Video and Slides
Is Mobile Identity still an opportunity for telcos?
Jesus Cruz Manjavacas, VAS Development Expert at PLAY
- What indeed is Mobile Identity?
- Which are the security threats and benefits for users and service providers that Mobile Identity could bring?
- The talk will give you a different view about this topic, from a mobile operator perspective. I will show you some production use cases currently used in our Play Identity GW, ending up by talking about which are the main challenges telcos have to still try to succeed, and how to monetize it.
Its great Jesus is back to present after his excellent presentation last year on Programmable Telecoms inside a Telco.
In this presentation Jesus reviews: Mobile Identity, its Benefits, Play’s Identity GW, some interesting Use Cases, how telcos can Monetize, and the Challenges.
Mobile Identity is not new, Play’s gateway was implemented in 2014. TeleSign a first mover in identity verification was founded in 2005. Today there are lots of mobile identity focused companies such as Prove, TeleSign, TruID, Boku, etc. The potential convergence of mobile identity and cloud identity is a topic discussed in my Programmable Communications Review at TADSummit EMEA Americas 2021.
Mobile Identity is secure online authentication and authorization where the SIM card, and the phone number related to it, is the user ID. And implementing web-centric protocols such as OAuth2/OIDC (Open Authentication Version 2 / OpenID Connect) ensures its easy for developers. The GSMA’s Mobile Connect did not gain most developers’ interest as it was designed with telcos not developers in mind. The GSMA should use the W3C for its Web related specifications, in my opinion.
Play’s Mobile Identity Gateway has been available sinec 2014 and implements OAuth2 (https://oauth.net/2/), OpenID Connect (OIDC) (https://openid.net/connect/), and Mobile Connect (GSMA product, https://mobileconnect.io/), with some variations according to an agreement between all Polish MNOs.

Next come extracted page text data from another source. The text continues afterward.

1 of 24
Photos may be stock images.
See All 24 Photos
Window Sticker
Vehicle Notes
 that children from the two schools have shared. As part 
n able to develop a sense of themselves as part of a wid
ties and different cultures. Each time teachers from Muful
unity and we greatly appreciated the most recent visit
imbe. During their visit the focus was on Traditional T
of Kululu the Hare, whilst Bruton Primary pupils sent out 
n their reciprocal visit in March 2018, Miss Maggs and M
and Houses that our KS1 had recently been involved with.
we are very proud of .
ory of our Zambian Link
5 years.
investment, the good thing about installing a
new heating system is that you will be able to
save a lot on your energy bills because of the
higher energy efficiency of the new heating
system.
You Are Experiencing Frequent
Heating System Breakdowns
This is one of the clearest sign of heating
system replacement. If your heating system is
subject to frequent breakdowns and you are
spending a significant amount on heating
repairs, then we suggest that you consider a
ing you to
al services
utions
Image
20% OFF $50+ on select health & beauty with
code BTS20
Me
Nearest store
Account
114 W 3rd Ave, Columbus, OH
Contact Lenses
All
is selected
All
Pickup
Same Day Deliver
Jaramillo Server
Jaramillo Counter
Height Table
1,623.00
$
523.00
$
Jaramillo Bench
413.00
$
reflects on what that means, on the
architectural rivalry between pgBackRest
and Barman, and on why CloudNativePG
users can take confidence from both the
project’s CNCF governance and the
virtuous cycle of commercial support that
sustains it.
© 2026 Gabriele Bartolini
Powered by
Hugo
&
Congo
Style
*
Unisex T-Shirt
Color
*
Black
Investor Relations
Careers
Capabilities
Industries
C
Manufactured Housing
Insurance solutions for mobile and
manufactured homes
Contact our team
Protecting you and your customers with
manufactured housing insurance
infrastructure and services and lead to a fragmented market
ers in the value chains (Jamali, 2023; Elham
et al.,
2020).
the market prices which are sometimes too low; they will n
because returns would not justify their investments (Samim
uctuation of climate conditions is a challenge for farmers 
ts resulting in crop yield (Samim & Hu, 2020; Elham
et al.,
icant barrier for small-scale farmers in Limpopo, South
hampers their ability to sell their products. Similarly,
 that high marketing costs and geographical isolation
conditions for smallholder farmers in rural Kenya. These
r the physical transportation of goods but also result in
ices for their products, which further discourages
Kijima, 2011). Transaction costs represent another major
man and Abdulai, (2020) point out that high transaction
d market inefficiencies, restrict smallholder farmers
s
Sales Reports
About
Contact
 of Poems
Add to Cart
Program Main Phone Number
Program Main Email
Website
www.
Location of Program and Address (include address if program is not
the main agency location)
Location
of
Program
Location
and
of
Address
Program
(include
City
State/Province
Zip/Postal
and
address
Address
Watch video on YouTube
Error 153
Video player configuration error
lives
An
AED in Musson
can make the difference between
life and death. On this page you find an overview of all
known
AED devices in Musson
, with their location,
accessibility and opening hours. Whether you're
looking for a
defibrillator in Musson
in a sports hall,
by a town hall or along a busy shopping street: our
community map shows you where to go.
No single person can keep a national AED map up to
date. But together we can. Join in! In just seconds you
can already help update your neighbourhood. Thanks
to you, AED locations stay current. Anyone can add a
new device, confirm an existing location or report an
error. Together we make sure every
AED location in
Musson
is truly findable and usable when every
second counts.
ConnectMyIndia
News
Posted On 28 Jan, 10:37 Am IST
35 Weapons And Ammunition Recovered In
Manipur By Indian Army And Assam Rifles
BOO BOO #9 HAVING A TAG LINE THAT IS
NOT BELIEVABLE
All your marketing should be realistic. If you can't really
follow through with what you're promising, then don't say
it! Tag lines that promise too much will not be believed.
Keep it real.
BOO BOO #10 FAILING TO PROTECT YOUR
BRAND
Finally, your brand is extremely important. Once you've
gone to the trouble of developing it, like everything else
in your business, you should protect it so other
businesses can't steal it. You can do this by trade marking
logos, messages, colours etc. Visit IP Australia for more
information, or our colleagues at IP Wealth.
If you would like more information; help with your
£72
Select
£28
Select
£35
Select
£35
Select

Jesus runs through a broad set of use cases, and the sad demise of USSD, it could have done so much. Then focuses on the key question of how do telcos make money? Clearly there’s lots of opportunity given the rising demand for 2FA, as well as many established companies in identity verification.
- It could replace or increase current SMS A2P related revenue, enhancing security. – A2P continues to grow, but is depreciated by the US NIST (National Institute for Standards and Technology), presenting secure SMS is an opportunity for carriers.
- Seamless authentication (Number Verify) is a valuable asset for Service Providers
- Mobile Identity enhance services providing additional user’s attributes to Service Providers. Attributes like SIM swap and other network information as location, roaming status, etc.
- Additional user info like subscriber scoring related to financial services, fraud risk, etc.
- Partnerships with integrators could attract more Service Providers and generate more successful use cases.
Then on the challeneges Jesus identifies:
- UX: currently the higher security is provided the lower UX. LoA3 methods (PIN or biometric) require user onboarding, account life cycle and user consent handling.
- Agreement with governments to become an Identity Provider. Mobile ID would be enhanced with official user identity (name, surname, date birth, etc.).
- Regulations, directives and other acts. To be able to share attributes user explicit consent is needed. How to engage users to accept such consent?
- eSIM: new use cases and threats
- Integrators, yes or no? Build a common SDK by some integrator losing a piece of the cake?
- More chances to succeed if all MNOs in given country (or group) implement MobileID
- Is it too late? – here Jesus shows there is business but given the challenge a stronger commitment is required.
In my view, Mobile Identity is essential for telcos to implement to protect their customers. There is no choice. For many of the cloud and enterprise opportunities, I think span of control means telcos will struggle to package and sell mobile identity as competitively as the likes of Prove, TeleSign, TruID, Boku, and the many other cloud identity providers. Cooperation between telcos is never fast or easy, and tends to focus on telco standards that the rest of the world do not use. Partnering is going to be an essential part of a telcos’ Mobile Identity strategy.